Moving abroad totally changed my response, mainly because the activities they were involved in required:

  1. learning (Spanish)
  2. cultural immersion
  3. very little money (if anything)
  4. physical activity  (walking, dancing, swimming)
  5. no transportation assistance on my part

Dad, my friends want to walk over to the beach after school, can I go with them?  “Sure!”

Dad, my classmate wants to know if I can stay the week with her family to help her with her English and me with my Spanish.  Is that OK?  “Absolutely”!

Dad, my friends and I want to go to the under-age club and dance until dawn.  It is 10 pesos cover (US$1).  “Sure, come home when it is light and take a taxi with a friend.”

Generally, the requests the kids made so they could be with their friends were safe—especially considering that NO ONE was driving.  Buses or taxis were inexpensive and frequent.  Mexican parents love their kids as much as American parents do—they just have not been as inundated with fear-inducing 24/7 media.

The girls going out dancing one night a week until dawn became the norm.  In fact, I grew to believe it was exactly what teenagers needed more than just about anything else.  Having a night of dancing to look forward to at the end of the week and then exhausting themselves doing something they loved made the perfect weekend for them and us.

I learned to love to say “yes” and looked forward to hearing about what they learned.

Plus, for less than $10 my kids could each have what they unfailingly referred to as “the best night EVER” complete with dancing, food and transportation.  Big grins all around.

A very cool benefit of learning to say “yes” was that the kids became good judges of how far they could push me.  They learned what I thought was a positive, safe and worthwhile experience (Spanish, physical activity, no cars, group of friends, low cost) and what was not.  Because virtually everything was free or inexpensive, one of my biggest barriers was no longer a factor.  And, they have continued this same sort of value-assessment now that they are older and no longer have to ask for my permission.

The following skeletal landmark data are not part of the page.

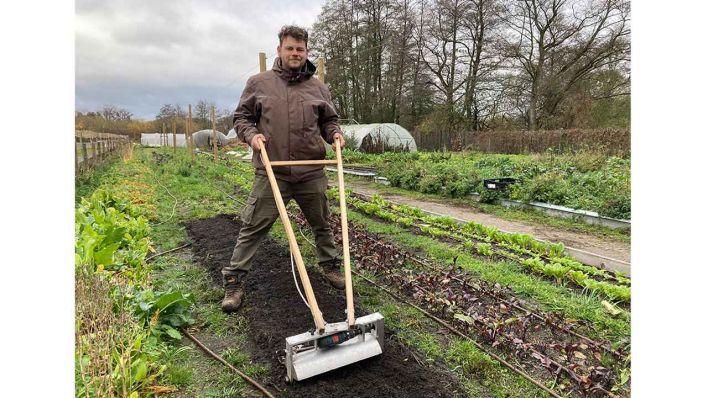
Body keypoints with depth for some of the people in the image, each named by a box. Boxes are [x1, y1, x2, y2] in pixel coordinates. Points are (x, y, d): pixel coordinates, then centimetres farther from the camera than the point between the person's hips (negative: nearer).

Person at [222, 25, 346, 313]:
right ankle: (234, 280, 13)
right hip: (271, 173, -2)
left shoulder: (318, 88, 9)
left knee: (321, 224, 16)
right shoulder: (259, 83, 3)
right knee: (253, 227, 1)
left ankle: (330, 265, 37)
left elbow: (329, 120, 18)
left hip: (312, 173, 3)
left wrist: (334, 134, -3)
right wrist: (251, 134, -11)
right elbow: (241, 117, 9)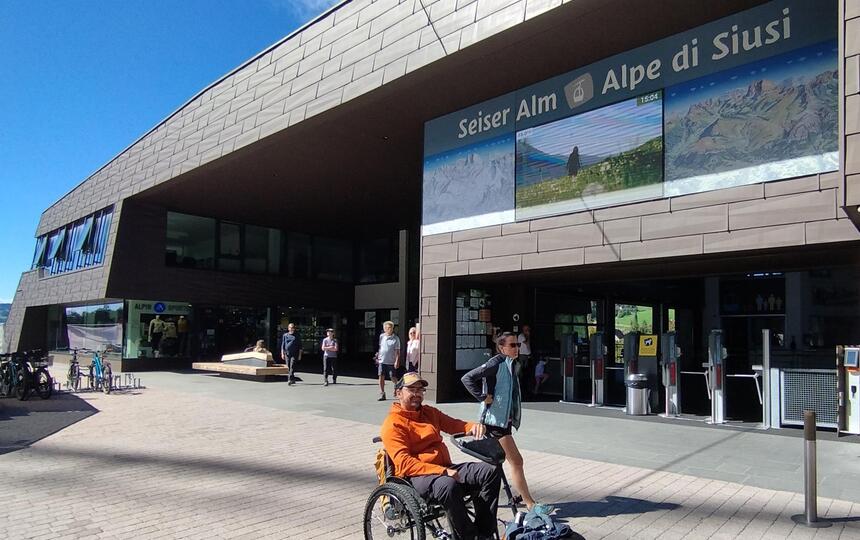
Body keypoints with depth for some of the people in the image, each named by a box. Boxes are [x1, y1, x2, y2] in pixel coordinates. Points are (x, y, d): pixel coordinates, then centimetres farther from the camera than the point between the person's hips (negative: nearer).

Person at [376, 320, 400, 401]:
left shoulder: (395, 338, -6)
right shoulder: (381, 336, 6)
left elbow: (397, 351, -7)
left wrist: (397, 361, -13)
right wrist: (378, 356, 17)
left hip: (391, 361, -3)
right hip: (382, 361, 3)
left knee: (393, 377, 2)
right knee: (381, 377, -1)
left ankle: (396, 385, 35)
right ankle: (382, 394, 6)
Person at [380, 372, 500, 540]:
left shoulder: (430, 412, 20)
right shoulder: (392, 424, -4)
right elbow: (404, 463, -15)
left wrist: (473, 427, -10)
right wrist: (443, 471, -23)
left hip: (445, 468, 7)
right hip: (416, 476, -7)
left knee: (491, 471, -13)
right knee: (449, 485, -39)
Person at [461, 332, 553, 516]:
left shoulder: (513, 365, 11)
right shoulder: (496, 363, -15)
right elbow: (467, 378, -20)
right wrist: (483, 397, -20)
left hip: (505, 419, 9)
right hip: (495, 420, -9)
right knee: (516, 461, -7)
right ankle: (531, 505, -1)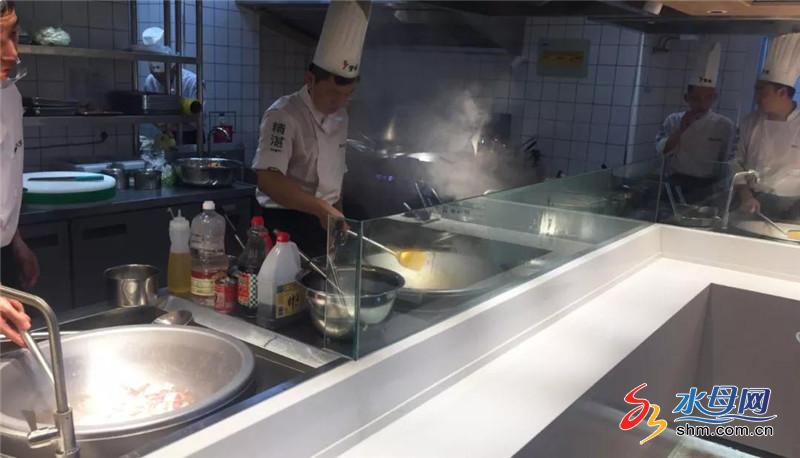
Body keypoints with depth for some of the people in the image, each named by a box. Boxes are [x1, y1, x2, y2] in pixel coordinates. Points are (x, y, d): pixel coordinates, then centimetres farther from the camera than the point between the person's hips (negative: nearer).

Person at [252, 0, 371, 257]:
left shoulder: (340, 117, 7)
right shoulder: (284, 115, -17)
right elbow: (268, 180, -28)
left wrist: (336, 215, 14)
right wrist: (322, 209, -31)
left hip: (324, 222, 7)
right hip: (286, 225, -7)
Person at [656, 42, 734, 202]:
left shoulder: (725, 125, 8)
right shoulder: (673, 120, 11)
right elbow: (661, 152, 0)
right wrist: (681, 129, -9)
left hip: (707, 185, -1)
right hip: (676, 182, 1)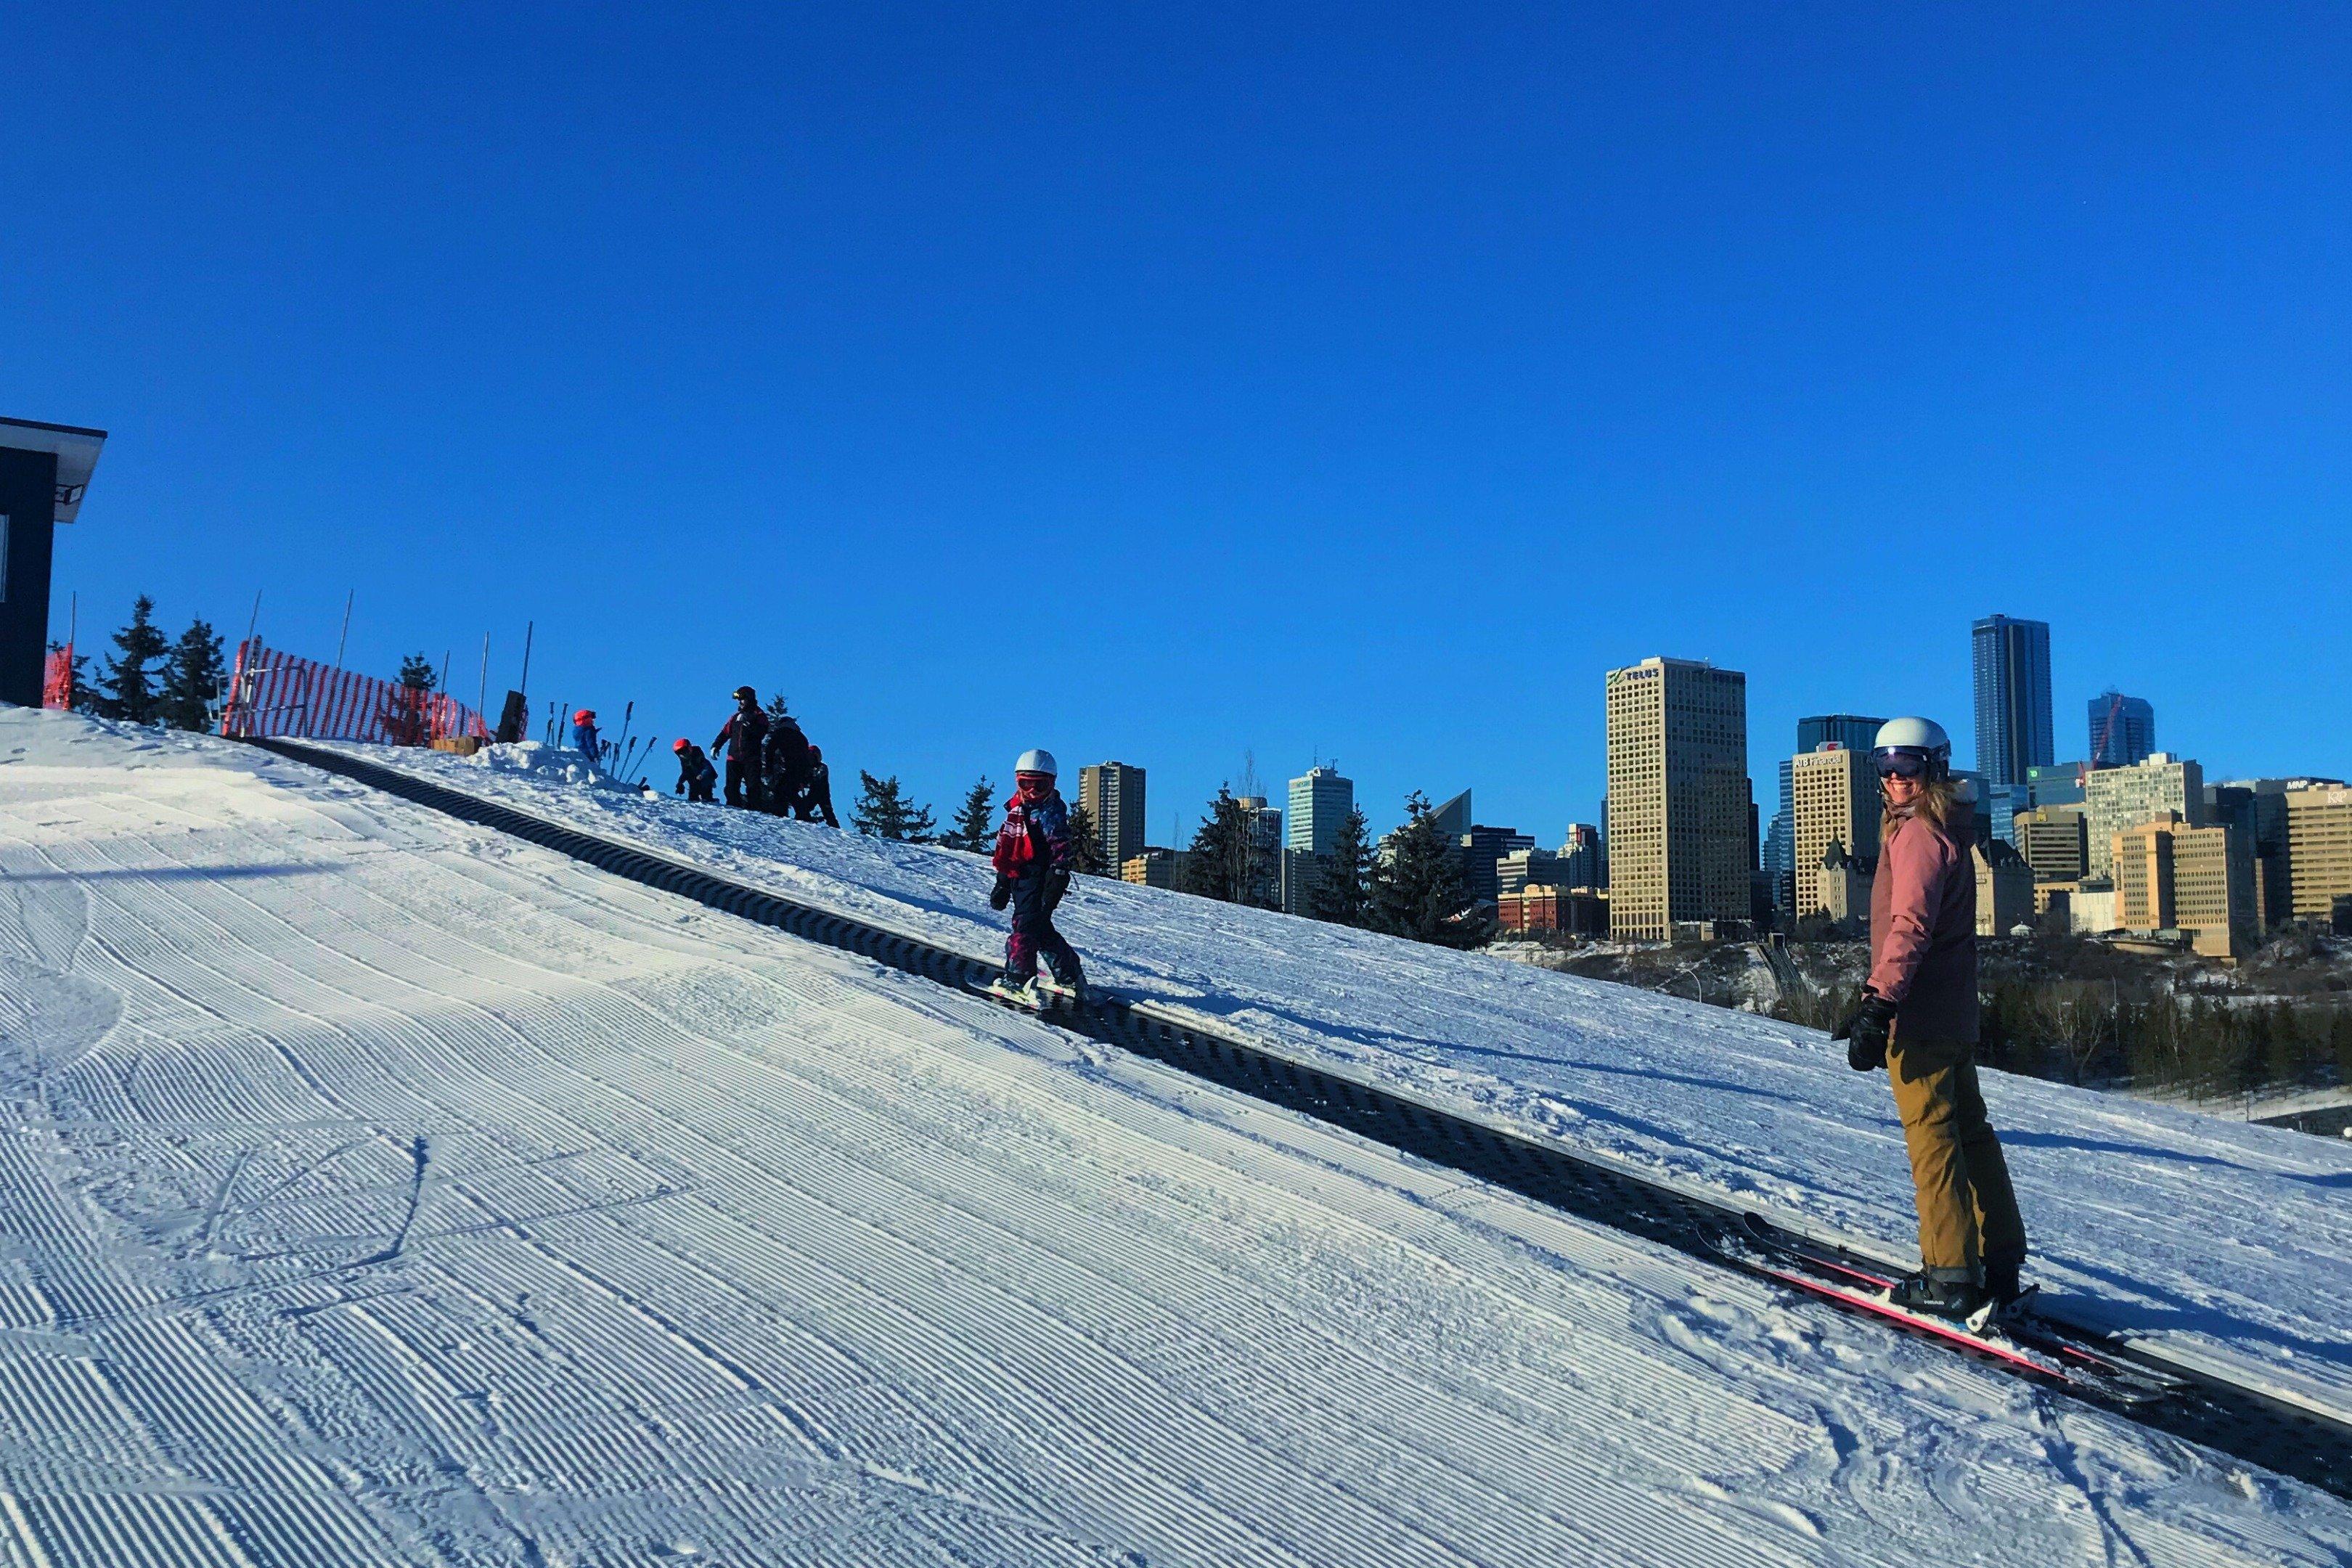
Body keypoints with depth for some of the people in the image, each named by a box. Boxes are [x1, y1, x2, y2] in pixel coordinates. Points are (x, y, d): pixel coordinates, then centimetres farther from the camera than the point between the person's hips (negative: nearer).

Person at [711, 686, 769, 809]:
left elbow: (761, 733, -11)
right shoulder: (735, 717, 19)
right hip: (734, 757, 4)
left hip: (751, 758, -4)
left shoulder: (759, 716, 5)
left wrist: (748, 724, -19)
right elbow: (725, 733, 19)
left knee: (753, 787, -10)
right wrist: (715, 746, 7)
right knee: (731, 787, -4)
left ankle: (754, 810, -11)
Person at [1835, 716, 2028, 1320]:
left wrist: (1878, 1004, -30)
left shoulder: (1918, 832, -13)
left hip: (1918, 1015, -10)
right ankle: (2000, 1263, 20)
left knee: (1932, 1138, -6)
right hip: (1954, 1014, 10)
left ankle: (1952, 1276, -3)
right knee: (1969, 1131, 13)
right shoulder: (1950, 831, 17)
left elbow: (1910, 927, -24)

Over time, it became quite clear to me that the parent-teenager rift that is standard in the US is not as prevalent in Mexico or Argentina.  If teenage requests are safe and low cost, then parents can more often say “yes”. Once parents say “yes” more often than “no”, then teenage rebellion becomes a moot point.

Switching from “No Dad” to “Yes Dad” was one of the most surprising and pleasant results of moving abroad as a family.  And because of this, I am sure I have a much better relationship with my kids than I would if we had not moved abroad.